Manchmal fehlt das Geld – respektive die Budgetfreigabe – allerdings auch für den Unterhalt, wie die für 2016 zugesicherte, aber dann verschobene Sanierung des A1-Teilstücks zwischen St. Margrethen und Rheineck zeigt. Dabei hatte sich erst im Juli wegen der Hitze erneut der Belag verformt. Für SVP-Nationalrat Thomas Müller ein Steilpass für die Notwendigkeit des NAF, wie er vor dem St. Galler Gewerbeverband sagte: «Wir haben hautnah erlebt, was passiert, wenn das Geld fehlt: Die beschlossene und bei den Unternehmen fest eingeplante Sanierung der Autobahn bei St. Margrethen wurde kurzfristig aus dem Programm genommen. Und das nur, weil beim Astra die nötigen Mittel nicht zur Verfügung standen. So etwas darf sich nicht wiederholen.» Immerhin stehen die Arbeiten nun unmittelbar bevor: Die Sanierung starte in diesem Februar, teilt das Astra mit. Kosten gemäss Voranschlag: 190 Millionen Franken.

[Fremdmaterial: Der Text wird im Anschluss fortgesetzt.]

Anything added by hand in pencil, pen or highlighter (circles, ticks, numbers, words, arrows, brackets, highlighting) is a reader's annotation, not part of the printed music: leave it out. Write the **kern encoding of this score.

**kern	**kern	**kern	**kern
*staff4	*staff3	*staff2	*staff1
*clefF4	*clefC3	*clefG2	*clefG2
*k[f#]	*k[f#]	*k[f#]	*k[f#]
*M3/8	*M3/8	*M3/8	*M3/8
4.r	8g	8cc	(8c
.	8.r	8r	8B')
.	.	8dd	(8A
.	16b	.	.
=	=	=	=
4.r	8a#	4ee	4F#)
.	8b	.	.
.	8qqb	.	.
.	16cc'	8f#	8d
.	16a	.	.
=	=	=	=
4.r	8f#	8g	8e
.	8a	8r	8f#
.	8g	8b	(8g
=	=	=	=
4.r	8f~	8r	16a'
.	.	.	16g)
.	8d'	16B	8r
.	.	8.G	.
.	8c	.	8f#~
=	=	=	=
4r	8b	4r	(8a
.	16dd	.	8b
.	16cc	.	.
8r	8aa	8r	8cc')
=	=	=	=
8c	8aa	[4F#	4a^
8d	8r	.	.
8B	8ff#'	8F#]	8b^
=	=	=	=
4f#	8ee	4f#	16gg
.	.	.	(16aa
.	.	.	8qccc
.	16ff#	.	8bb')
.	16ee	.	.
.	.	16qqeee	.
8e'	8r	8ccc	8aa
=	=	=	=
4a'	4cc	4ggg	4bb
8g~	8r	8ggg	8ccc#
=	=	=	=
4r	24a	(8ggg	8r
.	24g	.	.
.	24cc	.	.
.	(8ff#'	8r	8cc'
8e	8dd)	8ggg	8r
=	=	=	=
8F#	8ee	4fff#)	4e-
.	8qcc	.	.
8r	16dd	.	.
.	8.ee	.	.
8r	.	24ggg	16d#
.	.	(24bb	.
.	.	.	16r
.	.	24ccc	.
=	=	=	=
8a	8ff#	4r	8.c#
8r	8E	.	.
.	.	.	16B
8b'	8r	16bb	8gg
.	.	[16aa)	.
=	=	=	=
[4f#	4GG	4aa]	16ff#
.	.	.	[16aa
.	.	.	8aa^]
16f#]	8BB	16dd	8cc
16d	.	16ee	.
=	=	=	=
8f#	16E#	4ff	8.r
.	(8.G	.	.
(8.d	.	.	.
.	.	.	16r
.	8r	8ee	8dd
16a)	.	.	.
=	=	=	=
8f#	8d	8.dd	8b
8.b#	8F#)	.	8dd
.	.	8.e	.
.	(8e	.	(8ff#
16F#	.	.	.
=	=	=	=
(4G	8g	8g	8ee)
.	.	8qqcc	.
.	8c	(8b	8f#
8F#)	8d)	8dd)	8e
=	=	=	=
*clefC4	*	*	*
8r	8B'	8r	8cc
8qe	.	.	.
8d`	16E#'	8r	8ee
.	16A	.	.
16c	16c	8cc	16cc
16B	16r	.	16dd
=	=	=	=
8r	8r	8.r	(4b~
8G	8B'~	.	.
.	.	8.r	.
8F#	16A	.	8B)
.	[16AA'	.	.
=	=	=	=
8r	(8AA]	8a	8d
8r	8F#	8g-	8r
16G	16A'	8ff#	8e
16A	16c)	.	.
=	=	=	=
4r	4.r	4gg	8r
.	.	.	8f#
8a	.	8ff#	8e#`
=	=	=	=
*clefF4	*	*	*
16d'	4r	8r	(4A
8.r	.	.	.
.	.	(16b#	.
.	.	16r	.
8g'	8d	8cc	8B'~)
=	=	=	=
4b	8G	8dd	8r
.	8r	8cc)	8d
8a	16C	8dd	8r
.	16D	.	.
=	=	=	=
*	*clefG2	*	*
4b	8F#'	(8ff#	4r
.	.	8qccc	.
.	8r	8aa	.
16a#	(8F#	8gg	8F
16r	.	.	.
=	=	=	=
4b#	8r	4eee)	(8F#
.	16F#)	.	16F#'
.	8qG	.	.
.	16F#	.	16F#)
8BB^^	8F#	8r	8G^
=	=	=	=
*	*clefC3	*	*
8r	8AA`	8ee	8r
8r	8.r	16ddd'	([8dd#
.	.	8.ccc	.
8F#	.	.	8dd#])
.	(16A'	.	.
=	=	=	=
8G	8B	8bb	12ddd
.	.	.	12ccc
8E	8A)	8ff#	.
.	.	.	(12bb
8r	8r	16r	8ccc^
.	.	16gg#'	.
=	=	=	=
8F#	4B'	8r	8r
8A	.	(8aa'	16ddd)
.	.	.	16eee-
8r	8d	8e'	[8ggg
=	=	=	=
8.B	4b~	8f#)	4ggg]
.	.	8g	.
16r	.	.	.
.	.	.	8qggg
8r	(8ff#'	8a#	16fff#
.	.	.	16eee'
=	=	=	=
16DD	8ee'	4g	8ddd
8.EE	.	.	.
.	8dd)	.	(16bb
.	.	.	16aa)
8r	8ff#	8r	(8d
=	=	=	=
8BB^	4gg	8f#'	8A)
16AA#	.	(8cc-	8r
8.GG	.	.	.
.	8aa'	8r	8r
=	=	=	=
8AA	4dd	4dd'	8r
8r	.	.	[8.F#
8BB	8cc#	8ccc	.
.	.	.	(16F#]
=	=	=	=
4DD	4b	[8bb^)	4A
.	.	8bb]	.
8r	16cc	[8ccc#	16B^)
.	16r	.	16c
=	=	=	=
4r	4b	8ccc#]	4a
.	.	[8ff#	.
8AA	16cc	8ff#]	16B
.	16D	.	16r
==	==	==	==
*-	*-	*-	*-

Das dürfte neben Schweizer Autofahrern speziell auch Vorarlberger und Liechtensteiner freuen, zumal ein neuer Anlauf für eine Autobahnverbindung über den Rhein genommen wird. Visionen dafür gab’s bereits im Zeitalter des damals noch euphorischen Autobahnbaus in den 1960ern. Aus der Erinnerung summt der Welthit der deutschen Band Kraftwerk von 1974: «Wir fahr’n, fahr’n, fahr’n auf der Autobahn/ Die Fahrbahn ist ein graues Band/ Weisse Streifen, grüner Rand.» In Zeiten zunehmender Staus hört man den nicht mehr so beschwingt – ob mit oder ohne NAF.